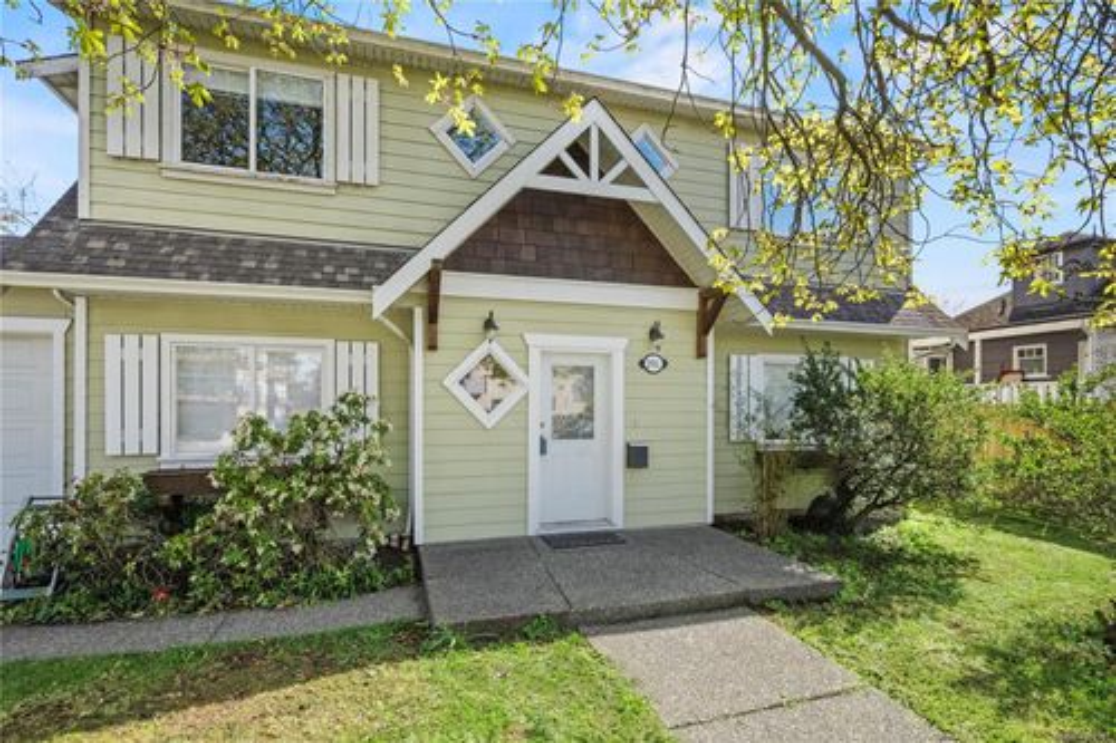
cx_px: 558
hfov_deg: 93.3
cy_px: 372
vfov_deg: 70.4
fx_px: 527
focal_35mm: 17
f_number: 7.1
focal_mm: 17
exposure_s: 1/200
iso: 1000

:::

• _Problem requirements_:
The entire listing above, minus its pictures, should be copied out exactly.

• _Task result_:
cx_px: 558
hfov_deg: 93.3
cy_px: 372
vfov_deg: 70.4
fx_px: 527
focal_35mm: 17
f_number: 7.1
focal_mm: 17
exposure_s: 1/200
iso: 1000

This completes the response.